Trump, by most reports, has always been a vulgar and ignorant man. This horrifying moment in Milwaukee will add to our national and international humiliation if reinstated. But more importantly, exhibiting this kind of uninhibited behavior in public is increasingly a warning sign that he just isn’t stable enough to sit in the Oval Office.

I don’t know if Trump’s erratic behavior, his apparent physical decline, his bizarre ramblings and their mental cul-de-sac are part of a larger disease. Trump’s critics say he has dementia and other conditions. I am not a doctor and cannot come to this conclusion. But I do know this much: If Donald Trump were your father, or your husband, your brother, your uncle, or just your friend, you would insist that he see a doctor and probably protect him from large gatherings where he might become a ridiculous object. You could even suggest that family or friends watch it more often.

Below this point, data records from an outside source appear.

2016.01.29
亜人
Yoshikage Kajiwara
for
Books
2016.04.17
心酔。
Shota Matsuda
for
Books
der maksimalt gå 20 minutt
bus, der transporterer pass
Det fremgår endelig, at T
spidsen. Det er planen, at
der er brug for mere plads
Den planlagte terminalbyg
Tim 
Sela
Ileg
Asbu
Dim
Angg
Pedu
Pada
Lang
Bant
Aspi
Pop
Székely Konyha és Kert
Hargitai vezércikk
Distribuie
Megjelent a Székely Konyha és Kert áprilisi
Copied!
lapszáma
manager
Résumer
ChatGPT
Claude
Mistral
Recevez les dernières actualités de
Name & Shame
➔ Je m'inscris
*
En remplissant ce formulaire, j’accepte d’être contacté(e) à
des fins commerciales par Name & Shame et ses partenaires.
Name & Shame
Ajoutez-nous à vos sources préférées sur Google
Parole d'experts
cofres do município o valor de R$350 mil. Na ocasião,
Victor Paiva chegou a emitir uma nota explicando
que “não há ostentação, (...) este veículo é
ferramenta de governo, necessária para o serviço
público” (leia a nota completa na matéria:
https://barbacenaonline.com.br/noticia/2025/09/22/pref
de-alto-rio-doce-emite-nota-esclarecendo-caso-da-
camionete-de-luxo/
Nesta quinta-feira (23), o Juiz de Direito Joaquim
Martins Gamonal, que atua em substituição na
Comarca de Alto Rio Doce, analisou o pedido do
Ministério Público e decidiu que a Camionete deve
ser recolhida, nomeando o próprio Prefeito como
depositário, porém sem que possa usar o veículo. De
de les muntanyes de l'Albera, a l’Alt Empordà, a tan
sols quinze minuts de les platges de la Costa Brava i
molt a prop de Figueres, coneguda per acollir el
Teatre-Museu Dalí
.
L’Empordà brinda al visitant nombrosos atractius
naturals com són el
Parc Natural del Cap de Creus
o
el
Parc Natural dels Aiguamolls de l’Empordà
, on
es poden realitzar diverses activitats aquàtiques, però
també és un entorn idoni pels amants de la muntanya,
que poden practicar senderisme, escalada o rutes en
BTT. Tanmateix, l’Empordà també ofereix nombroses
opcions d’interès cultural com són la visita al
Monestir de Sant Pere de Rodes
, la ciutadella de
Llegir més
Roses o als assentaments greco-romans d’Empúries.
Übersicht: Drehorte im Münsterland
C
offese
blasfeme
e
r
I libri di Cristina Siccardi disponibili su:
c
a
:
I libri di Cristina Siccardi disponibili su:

Whatever little mercies and considerations you might give a man who behaves like Trump, you certainly wouldn’t put him in positions of pressure or responsibility, or challenge him to make decisions fast and important. You certainly wouldn’t make him the commander-in-chief of the most powerful military on the planet and put the safety of billions of innocent people in his hands.

The crowd at the rally, ever faithful and willing to do their part, laughed as Trump pretended to enjoy a piece of equipment. But for the rest of us, the laughing has to stop and the horror of what could happen in a few days has to take its place.